Dar Veter dio las gracias al informador; le pidió un poco de tiempo para pensarlo y que, entre tanto, le reservase la vacante en las explotaciones diamantíferas.

Una vez desconectada la estación de distribución, captó la Casa de Siberia, amplio centro de información geográfica de aquella zona. Su aparato de TVF enlazó con la máquina mnemotécnica de las últimas grabaciones, y ante Dar Veter empezaron a desfilar lentamente inmensos bosques. La antigua taiga pantanosa, de alerces que se alzaban poco compactos sobre un terreno siempre helado, había desaparecido; en su lugar se erguían tremendos gigantes forestales: los cedros siberianos y las secoyas norteamericanas, especie casi extinguida en un tiempo. Enormes troncos rojos se elevaban como una soberbia cerca, en torno a las colinas, tocadas con capirotes de cemento. Grandes tubos de acero, de diez metros de diámetro, salían reptantes de sus faldas y, combándose sobre las líneas divisorias de las aguas, alcanzaban los ríos próximos, cuyo caudal absorbían íntegramente con sus bocazas en forma de embudo.

Resonaba el sordo gorgoteo de las colosales bombas.

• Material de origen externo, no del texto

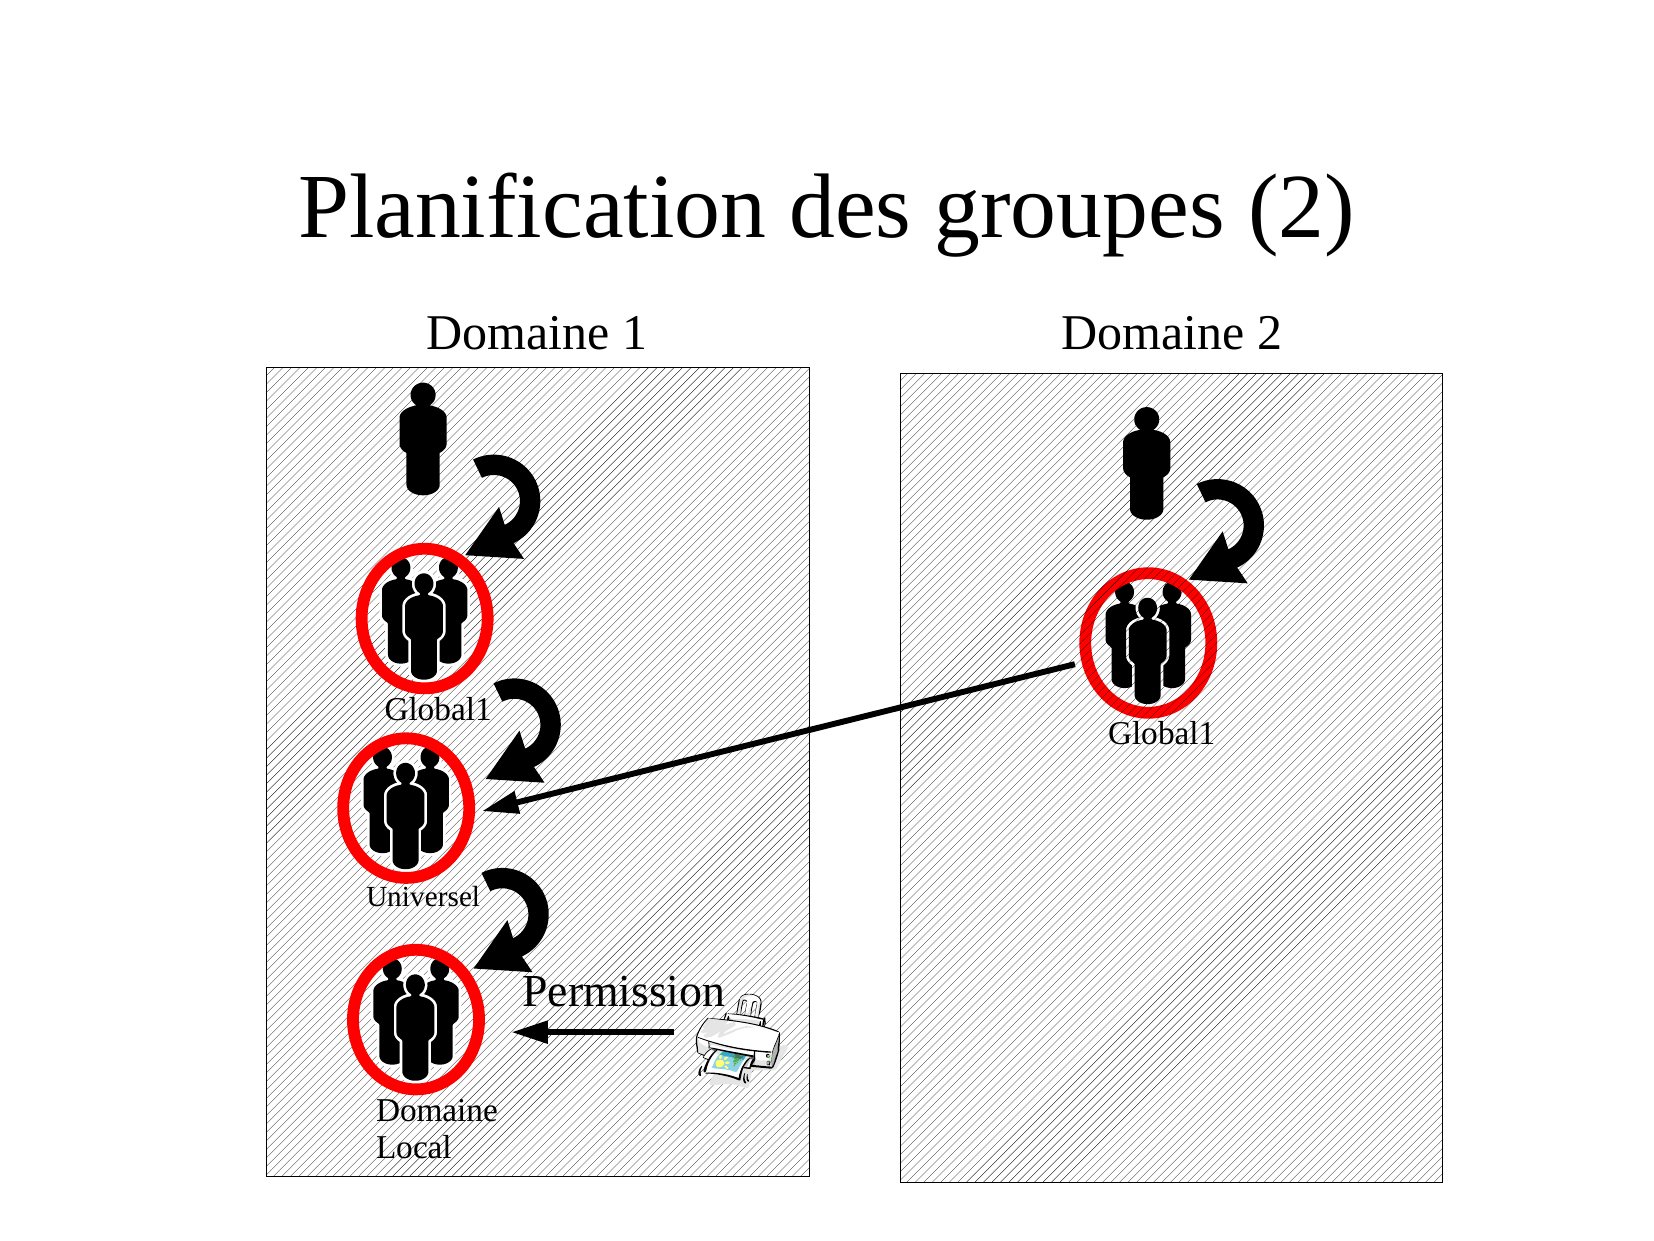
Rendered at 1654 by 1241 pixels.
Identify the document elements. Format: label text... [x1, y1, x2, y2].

picture [360, 745, 452, 871]
text_box [368, 582, 379, 655]
picture [370, 955, 378, 962]
picture [429, 843, 582, 1004]
picture [379, 554, 387, 560]
picture [370, 1077, 378, 1084]
text_box [470, 583, 481, 655]
title Planification des groupes (2) [121, 102, 1534, 311]
picture [463, 677, 470, 683]
text_box [266, 367, 810, 1177]
text_box Domaine 1 [426, 304, 648, 361]
picture [370, 956, 462, 1083]
text_box [900, 373, 1443, 1183]
picture [360, 866, 369, 873]
picture [443, 743, 452, 750]
picture [379, 677, 387, 683]
text_box Permission [522, 966, 727, 1019]
text_box Global1 [384, 690, 462, 729]
picture [692, 990, 792, 1092]
picture [454, 1077, 462, 1084]
picture [360, 743, 369, 750]
text_box Domaine 2 [1061, 304, 1283, 361]
text_box Domaine Local [375, 1091, 499, 1168]
picture [444, 866, 452, 873]
text_box Universel [366, 880, 449, 919]
picture [379, 555, 475, 682]
picture [399, 382, 573, 584]
picture [441, 654, 594, 805]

Centenas de miles de metros cúbicos de agua se precipitaban en las profundidades de las brechas diamantíferas, de origen volcánico, abiertas por ellos, y se arremolinaban rugientes, erosionando la roca, para volver a la superficie, dejando en las rejillas de las cámaras de lavado decenas de toneladas de diamantes. En largas salas, inundadas de luz, los hombres observaban sentados las esferas móviles de las máquinas clasificadoras. Las centelleantes piedrecillas caían en cascada por las aberturas calibradas de los cajones de recepción.

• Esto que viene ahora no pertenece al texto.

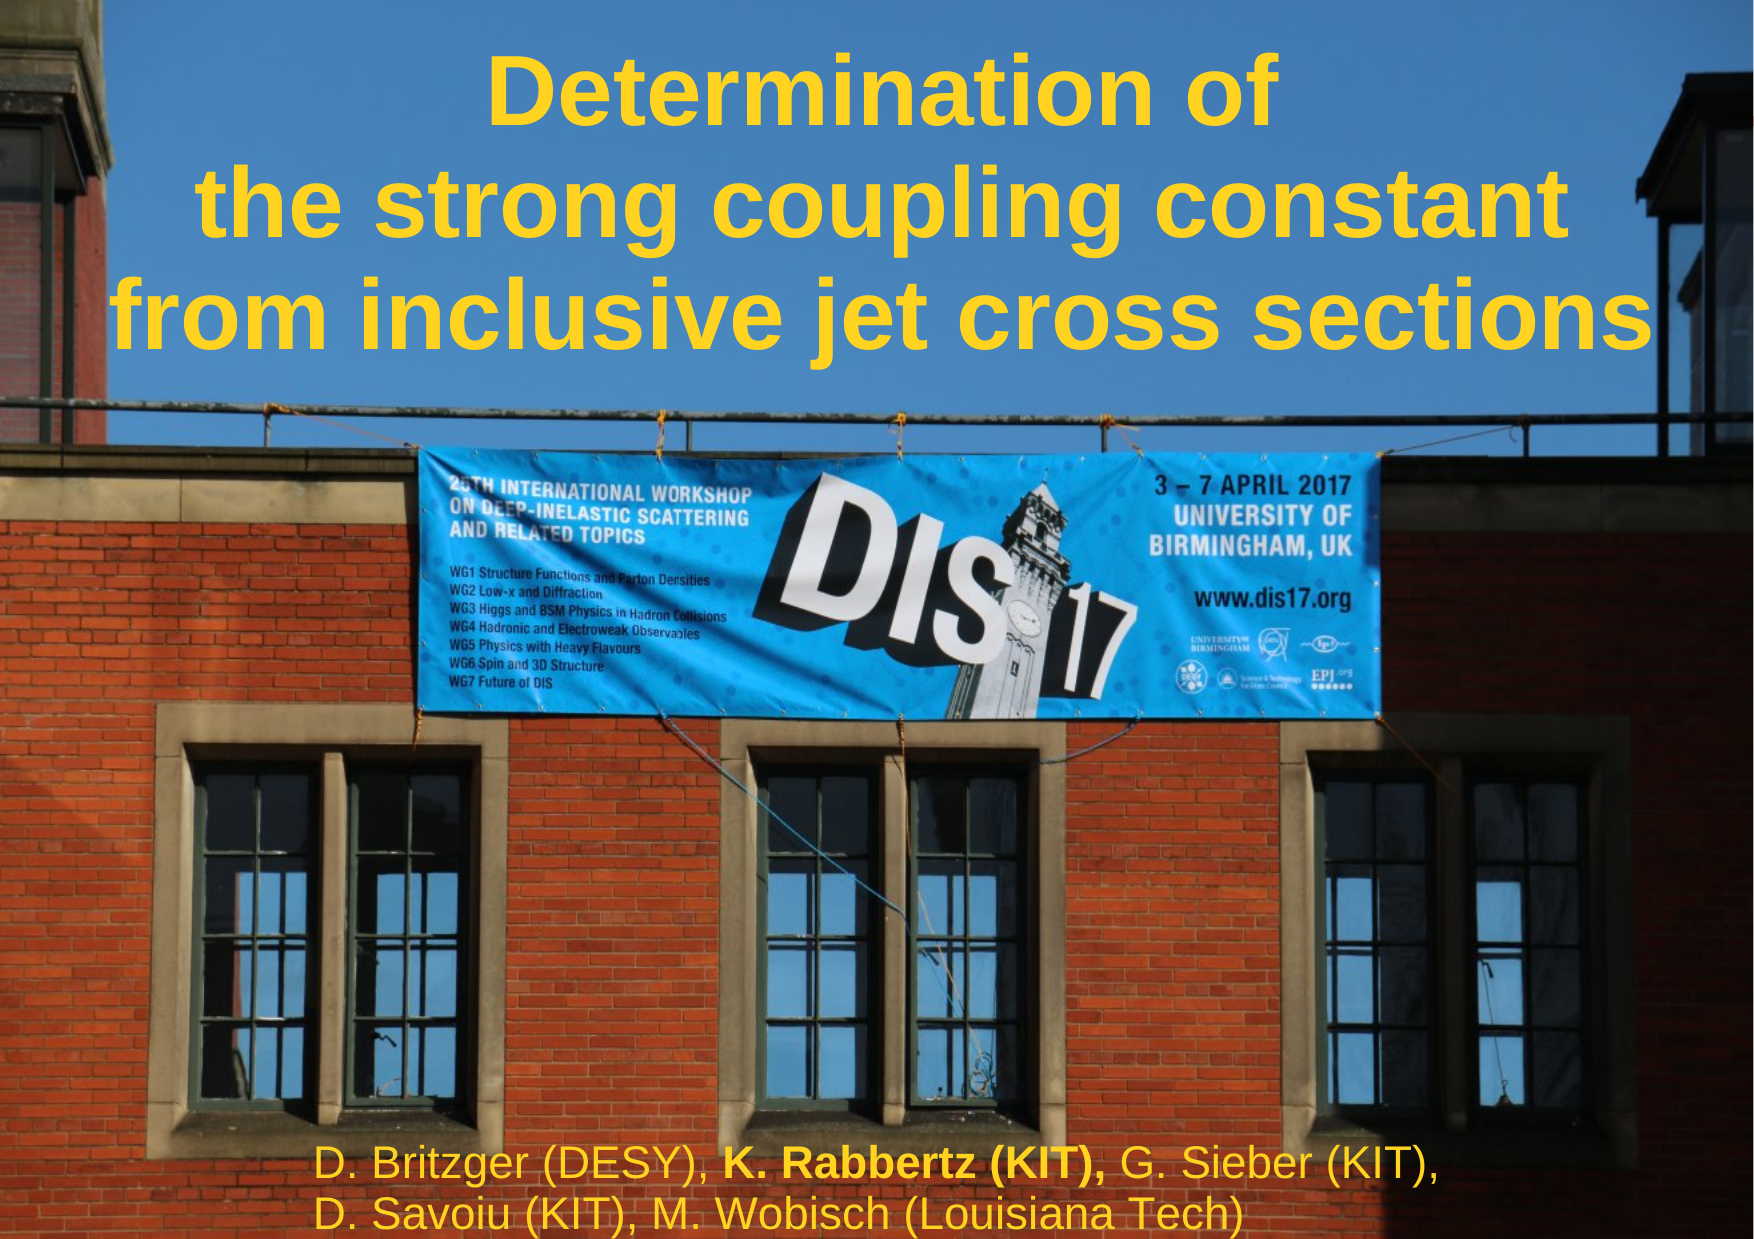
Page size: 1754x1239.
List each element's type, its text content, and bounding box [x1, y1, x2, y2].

Los operarios de las estaciones de bombeo vigilaban de continuo los indicadores de los aparatos que calculaban la resistencia, continuamente variable, de la roca, la presión y el débito del agua, la profundidad del tajo y la eyección de partículas sólidas. Dar Veter pensó que la radiante vista de los bosques bañados de sol no armonizaba con su estado de ánimo, y desconectó la Casa de Siberia. Al instante, resonó la señal de llamada, y en la pantalla surgió el informador de la estación de distribución.

— Quería ayudarle a puntualizar sus reflexiones. Acabamos de recibir una oferta: hay una vacante en las minas submarinas de titanio de la costa occidental de América del Sur.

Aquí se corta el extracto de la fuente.